16.9.06

Montréal shooting

The shooting at Dawson College in Montréal on Wednesday has led to this question. Yes, there aren't many shootings of this kind in Canada, but why do they seem to happen in Quebec.

After all, a number of people were shot at Duquesne University in Pittsburgh, and nobody makes an association with Pittsburgh.

The shooter, who killed a woman and wounded 19, noted in his blog that he hated humanity and wanted to die young in a hail of bullets.

But a number of people point out the alienation of the linguistic struggle. The infamous Bill 101 forces students into either English or French, depending on the circumstances. In a city where French reigns supreme, learning in English schools can put you behind in the society.

This week's killer, Kimveer Gill, attended English elementary and high schools in Montréal.

In 1989, Marc Lepine killed 14 women and wounded 13 at the University of Montréal's École Polytechnique. Valery Fabrikant, an engineering professor, was an immigrant from Russia who in 1992, shot four colleagues and wounded one other at Concordia University's faculty of engineering.

While Gill, Lepine, and Fabrikant were clearly mentally unstable, they were also immigrants. And for a long time, immigrant issues have been ignored in Quebec.

Many of the French-language issues and bills stemmed around the threat of English overtaking French in Quebec.

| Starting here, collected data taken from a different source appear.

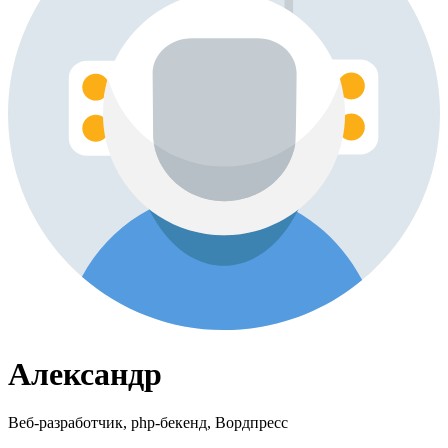
Александр
Веб-разработчик, php-бекенд, Вордпресс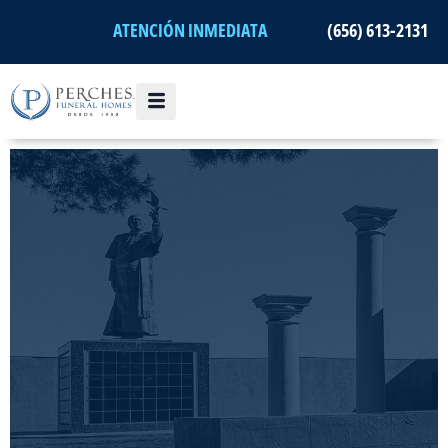
Ir
ATENCIÓN INMEDIATA
(656) 613-2131
al
contenido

The so-called "language police" while mocked, are a significant voice in Quebec society; especially in Montréal, where English has more dominance than any other Quebec city.

However, many immigrants to Quebec are not anglophones from the rest of Canada or even the United States, but those from other countries, where English is not their native language. If you speak Italian or Arabic, imagine yourself being forced into a language that, while technically one of the two official languages in your new country, is not the dominant one where you live.

Perhaps there isn't a direct correlation between these events, but the immigrant issue needs to be dealt with in Quebec. And so does the issue of taking guns in crowded colleges and shooting at random.